Regulatory capture is a phenomenon where a regulated industry, say telecom, becomes sufficiently cozy with the institutions regulating them that they can manipulate the regulators to ease the boundaries they must operate within, or even impose rules making it difficult for new competitors to enter the industry. To some extent, the prisoners run the asylum. Barring an extremely jarring event, like a financial emergency, the regulated can grow their profit margins, comfortable knowing that competitors are increasingly unlikely. More often, regulatory capture is about protecting the golden egg. Path dependence, in the form of subsidies and existing contracts, often goes hand-in-hand with regulatory capture.

Marginal progress is exactly what politicians are not rewarded for. They are rewarded for having strong ties to those with strong ties, for saying the right things, and staying out of the public eye. Politicians don’t enhance their career by doing what they tell their voters they seek to do.
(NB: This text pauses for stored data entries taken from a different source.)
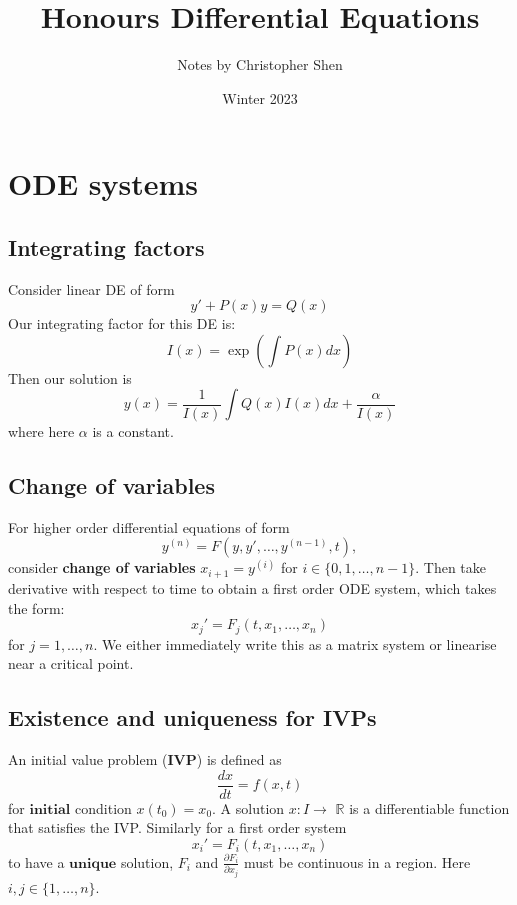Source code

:\documentclass{article}
\title{Honours Differential Equations}
\author{Notes by Christopher Shen}
\date{Winter 2023}
\begin{document}
\maketitle
\newpage

\tableofcontents
\newpage

\pagestyle{fancy}
\fancyhead{}

\section{ODE systems}

\subsection{Integrating factors}
Consider linear DE of form
$$y'+P(x)y=Q(x)$$
Our integrating factor for this DE is:
$$I(x)=\exp\left(\int P(x)dx\right)$$
Then our solution is
$$y(x)=\frac{1}{I(x)} \int Q(x)I(x)dx + \frac{\alpha}{I(x)}$$
where here $\alpha$ is a constant.

\subsection{Change of variables}
For higher order differential equations of form $$y^{(n)} = F(y, y', \dots, y^{(n-1)}, t),$$
consider \textbf{change of variables} $x_{i+1} = y^{(i)}$ for $i \in \{0, 1, \dots, n-1\}$.
Then take derivative with respect to time to obtain a first order ODE system, which takes the form:
$$x_{j}'=F_j(t, x_1, \dots, x_n)$$ for $j=1, \dots, n$.
We either immediately write this as a matrix system or linearise near a critical point.

\subsection{Existence and uniqueness for IVPs}
An initial value problem ($\textbf{IVP}$) is defined as
$$\frac{dx}{dt} = f(x, t)$$ for $\textbf{initial}$ condition $x(t_0)=x_0$.
A solution $x:I \rightarrow$ $\mathbb{R}$ is a differentiable function that satisfies the IVP.
Similarly for a first order system $$x_{i}'=F_i(t, x_1, \dots, x_n)$$ to have a $\textbf{unique}$ solution,
$F_i$ and $\frac{\partial F_i}{\partial x_j}$
must be continuous in a region. Here $i, j \in \{1, \dots, n\}$.

\newpage
\end{document}
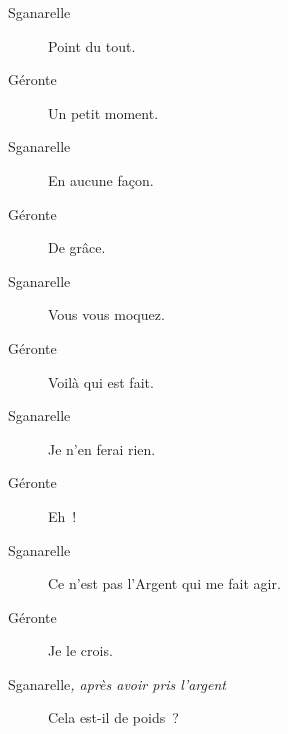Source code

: \documentclass[french,twoside]{book} %
\begin{document}
 \begin{description} \item[Sganarelle] 

Point du tout.\end{description}
 \begin{description} \item[Géronte] 

Un petit moment.\end{description}
 \begin{description} \item[Sganarelle] 

En aucune façon.\end{description}
 \begin{description} \item[Géronte] 

De grâce.\end{description}
 \begin{description} \item[Sganarelle] 

Vous vous moquez.\end{description}
 \begin{description} \item[Géronte] 

Voilà qui est fait.\end{description}
 \begin{description} \item[Sganarelle] 

Je n’en ferai rien.\end{description}
 \begin{description} \item[Géronte] 

Eh !\end{description}
 \begin{description} \item[Sganarelle] 

Ce n’est pas l’Argent qui me fait agir.\end{description}
 \begin{description} \item[Géronte] 

Je le crois.\end{description}
 \begin{description} \item[Sganarelle\textit{, après avoir pris l’argent}\par
] 

Cela est-il de poids ?\end{description}
\end{document}

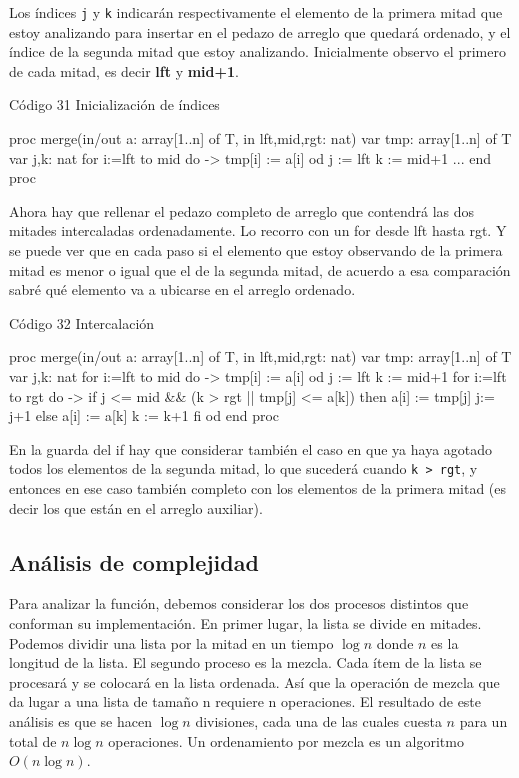 Los índices \texttt{j} y \texttt{k} indicarán respectivamente el elemento de la primera mitad que estoy analizando para insertar en el pedazo de arreglo que quedará ordenado, y el índice de la segunda mitad que estoy analizando. Inicialmente observo el primero de cada mitad, es decir \textbf{lft} y \textbf{mid+1}.
\begin{codebox}{Código 31}
\footnotesize Inicialización de índices
\tcblower
\begin{pascallike}
proc merge(in/out a: array[1..n] of T, in lft,mid,rgt: nat)
    var tmp: array[1..n] of T
    var j,k: nat
    for i:=lft to mid do ->
        tmp[i] := a[i] 
    od
    j := lft
    k := mid+1
    ...
end proc
\end{pascallike}
\end{codebox}
Ahora hay que rellenar el pedazo completo de arreglo que contendrá las dos mitades intercaladas ordenadamente. Lo recorro con un for desde lft hasta rgt. Y se puede ver que en cada paso si el elemento que estoy observando de la primera mitad es menor o igual que el de la segunda mitad, de acuerdo a esa comparación sabré qué elemento va a ubicarse en el arreglo ordenado.
\begin{codebox}{Código 32}
\footnotesize Intercalación
\tcblower
\begin{pascallike}
proc merge(in/out a: array[1..n] of T, in lft,mid,rgt: nat)
    var tmp: array[1..n] of T
    var j,k: nat
    for i:=lft to mid do ->
        tmp[i] := a[i] 
    od
    j := lft
    k := mid+1
    for i:=lft to rgt do ->
        if j <= mid && (k > rgt || tmp[j] <= a[k])
            then a[i] := tmp[j]
                j:= j+1
            else a[i] := a[k]
                k := k+1
        fi
    od
end proc
\end{pascallike}
\end{codebox}
En la guarda del if hay que considerar también el caso en que ya haya agotado todos los elementos de la segunda mitad, lo que sucederá cuando \texttt{k > rgt}, y entonces en ese caso también completo con los elementos de la primera mitad (es decir los que están en el arreglo auxiliar).

\subsection{Análisis de complejidad}
Para analizar la función, debemos considerar los dos procesos distintos que conforman su implementación. En primer lugar, la lista se divide en mitades. Podemos dividir una lista por la mitad en un tiempo $\log n$ donde $n$ es la longitud de la lista. El segundo proceso es la mezcla. Cada ítem de la lista se procesará y se colocará en la lista ordenada. Así que la operación de mezcla que da lugar a una lista de tamaño n requiere n operaciones. El resultado de este análisis es que se hacen $\log n$ divisiones, cada una de las cuales cuesta $n$ para un total de $n\log n$ operaciones. Un ordenamiento por mezcla es un algoritmo $O(n \log n)$.

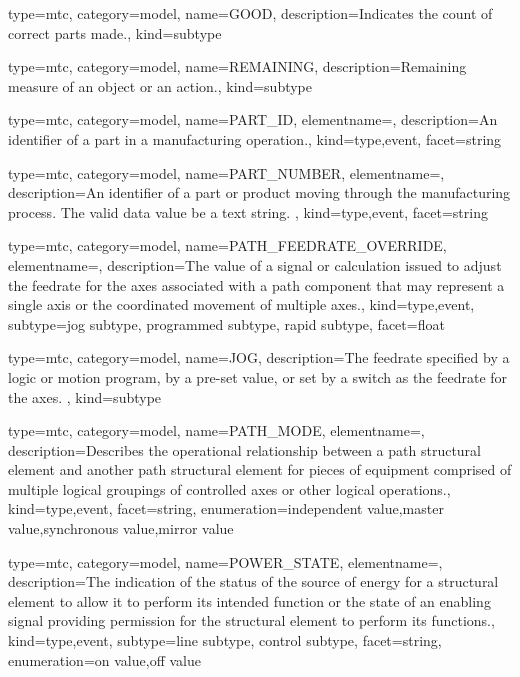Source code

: {
  type=mtc,
  category=model,
  name={GOOD},
  description={Indicates the count of correct parts made.},
  kind={subtype}
}


{
  type=mtc,
  category=model,
  name={REMAINING},
  description={Remaining measure of an object or an action.},
  kind={subtype}
}


{
  type=mtc,
  category=model,
  name={PART\_ID},
  elementname=,
  description={An identifier of a part in a manufacturing operation.},
  kind={type,event},
  facet={\gls{string}}
}


{
  type=mtc,
  category=model,
  name={PART\_NUMBER},
  elementname=,
  description={An identifier of a part or product moving through the manufacturing process.  The \gls{valid data value} \must be a text string. },
  kind={type,event},
  facet={\gls{string}}
}


{
  type=mtc,
  category=model,
  name={PATH\_FEEDRATE\_OVERRIDE},
  elementname=,
  description={The value of a signal or calculation issued to adjust the feedrate for the axes associated with a \gls{path} component that may represent a single axis or the coordinated movement of multiple axes.},
  kind={type,event},
  subtype={\gls{jog subtype}, \gls{programmed subtype}, \gls{rapid subtype}},
  facet={\gls{float}}
}


{
  type=mtc,
  category=model,
  name={JOG},
  description={The feedrate specified by a logic or motion program, by a pre-set value, or set by a switch as the feedrate for the \gls{axes}. },
  kind={subtype}
}


{
  type=mtc,
  category=model,
  name={PATH\_MODE},
  elementname=,
  description={Describes the operational relationship between a \gls{path} \gls{structural element} and another \gls{path} \gls{structural element} for pieces of equipment comprised of multiple logical groupings of controlled axes or other logical operations.},
  kind={type,event},
  facet={\gls{string}},
  enumeration={\gls{independent value},\gls{master value},\gls{synchronous value},\gls{mirror value}}
}


{
  type=mtc,
  category=model,
  name={POWER\_STATE},
  elementname=,
  description={The indication of the status of the source of energy for a \gls{structural element} to allow it to perform its intended function or the state of an enabling signal providing permission for the \gls{structural element} to perform its functions.},
  kind={type,event},
  subtype={\gls{line subtype}, \gls{control subtype}},
  facet={\gls{string}},
  enumeration={\gls{on value},\gls{off value}}
}


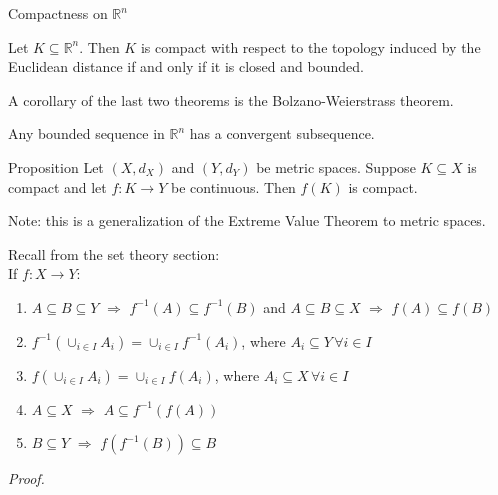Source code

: \documentclass [aspectratio=169]{beamer}
\newcommand{\R}{{\mathbb{R}}}
\newcommand{\inv}{{-1}}
\begin{document}
\begin{frame}{Compactness on $\R^n$}
\begin{theorem}
Let $K\subseteq \R^n$. Then $K$ is compact with respect to the topology induced by the Euclidean distance if and only if it is closed and bounded.
\end{theorem}

\vspace{1em}

A corollary of the last two theorems is the Bolzano-Weierstrass theorem.

\begin{corollary}
Any bounded sequence in $\R^n$ has a convergent subsequence.
\end{corollary}
\end{frame}


\begin{frame}
\vspace{1em}
\begin{exampleblock}{Proposition}
Let $(X,d_X)$ and $(Y, d_Y)$ be metric spaces. Suppose $K\subseteq X$ is compact and let $f\colon K \to Y$ be continuous. Then $f(K)$ is compact. 
\end{exampleblock}

Note: this is a generalization of the Extreme Value Theorem to metric spaces.

\vspace{1em}

Recall from the set theory section: \\
If $f:X \to Y$:
\begin{enumerate}
\item $A \subseteq B \subseteq Y$ $\Rightarrow$ $f^{-1}(A) \subseteq f^{-1}(B)$ and  $A \subseteq B \subseteq X$ $\Rightarrow$ $f(A) \subseteq f(B)$
\item $f^\inv(\cup_{i \in I}A_i) = \cup_{i \in I}f^\inv(A_i)$, where $A_i \subseteq Y \, \forall i \in I$
\item $f(\cup_{i \in I}A_i) = \cup_{i \in I}f(A_i)$, where $A_i \subseteq X \, \forall i \in I$
\item $A \subseteq X$ $\Rightarrow$  $A \subseteq f^{-1}(f(A))$
\item $B \subseteq Y$ $\Rightarrow$   $f(f^{-1}(B)) \subseteq B$
\end{enumerate}

\end{frame}

\begin{frame}
\textit{Proof.}
\vspace{7cm}
\end{frame}
\end{document}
Political posturing is what legislators are rewarded for. If they fail to accomplish what they’ve told voters they will do, they can always blameshift it away: not enough political will, distasteful political advesaries, more pressing problems elsewhere.

This seems cynical, but I’ve got my reasons:

  • I find it helps to understand the forces at play before you try to figure out what to invest optimism in.
  • Understanding a system is the first step towards making meaningful changes within it.

Actually, that’s a pretty good way to summarize my approach to understanding the systems of the world: understand the forces, learn the mechanisms, figure out how this system is interconnected to the other systems. The interconnections are the fun parts!